Broadcom Inc. and Meta Platforms Inc. officially announced an extension of their strategic partnership on April 22, 2026, to develop the industry’s first 2-nanometer (2nm) artificial intelligence compute accelerator. This collaboration marks a significant technical milestone in custom silicon production, as Meta transitions its infrastructure to support increasingly complex generative AI models and large-scale recommendation systems. The new 2nm AI chip is designed to provide a substantial increase in transistor density and energy efficiency compared to current 3nm and 5nm solutions.

The partnership leverages Broadcom’s established custom application-specific integrated circuit (ASIC) platform and its intellectual property portfolio in high-speed interconnects and memory interfaces.
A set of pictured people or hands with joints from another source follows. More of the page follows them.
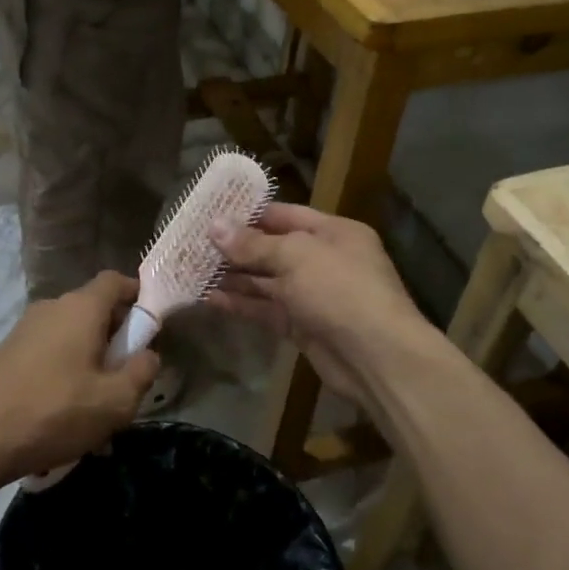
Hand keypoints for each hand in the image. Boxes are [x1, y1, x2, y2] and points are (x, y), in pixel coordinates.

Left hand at [0, 271, 158, 486]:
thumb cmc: (56, 412)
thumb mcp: (116, 401)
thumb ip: (142, 371)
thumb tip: (148, 354)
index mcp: (81, 308)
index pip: (115, 281)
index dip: (138, 296)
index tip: (152, 325)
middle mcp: (52, 308)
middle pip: (94, 310)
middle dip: (116, 339)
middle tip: (127, 377)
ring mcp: (26, 329)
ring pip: (72, 336)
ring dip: (91, 361)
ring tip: (98, 406)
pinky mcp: (9, 352)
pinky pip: (50, 353)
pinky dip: (65, 373)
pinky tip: (66, 415)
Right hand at [208, 204, 423, 403]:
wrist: (375, 356)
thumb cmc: (340, 289)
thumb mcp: (295, 256)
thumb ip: (253, 244)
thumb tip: (214, 227)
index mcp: (333, 232)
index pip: (284, 215)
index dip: (248, 214)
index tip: (210, 213)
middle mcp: (323, 260)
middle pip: (272, 248)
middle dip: (235, 248)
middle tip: (192, 244)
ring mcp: (312, 295)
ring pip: (265, 281)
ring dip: (232, 277)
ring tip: (193, 269)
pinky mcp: (301, 326)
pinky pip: (266, 309)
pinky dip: (240, 304)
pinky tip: (209, 298)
According to technical specifications released by Broadcom, the 2nm accelerator will utilize advanced gate-all-around (GAA) transistor architecture. This design is expected to deliver a 15% performance boost at the same power level or a 30% reduction in power consumption at the same speed when compared to the previous 3nm generation. The chip will also integrate next-generation High Bandwidth Memory (HBM) and Broadcom’s proprietary PCIe Gen7 and 1.6T Ethernet interconnect technologies to facilitate rapid data transfer across Meta’s massive GPU clusters.

Meta’s decision to co-develop 2nm silicon with Broadcom follows the successful deployment of earlier iterations of the Meta Training and Inference Accelerator (MTIA). By moving to the 2nm node, Meta aims to optimize its hardware-software stack for its latest Llama series models. The custom silicon is specifically architected to handle the specific compute requirements of Meta’s ranking and recommendation algorithms, which drive engagement across its social media platforms, as well as the intensive training needs of its multimodal AI initiatives.

Broadcom’s President of the Semiconductor Solutions Group, Charlie Kawwas, stated that the 2nm project represents the pinnacle of the company’s co-design capabilities. He noted that the integration of Broadcom’s high-speed SerDes and optical interconnects within the 2nm package is essential for overcoming the memory wall and power wall currently facing data center operators. Meta’s Vice President of Infrastructure, Alexis Black Bjorlin, confirmed that the first silicon samples are expected to undergo testing by late 2026, with full-scale deployment in Meta’s global data center network slated for 2027.

This announcement solidifies Broadcom’s position as a primary provider of custom AI silicon for hyperscale cloud providers. Meta remains one of Broadcom’s largest customers in the ASIC space, alongside other major technology firms. The 2nm project will be manufactured using advanced lithography processes, with Broadcom managing the physical design, tooling, and supply chain logistics, while Meta provides the architectural requirements and software integration layers.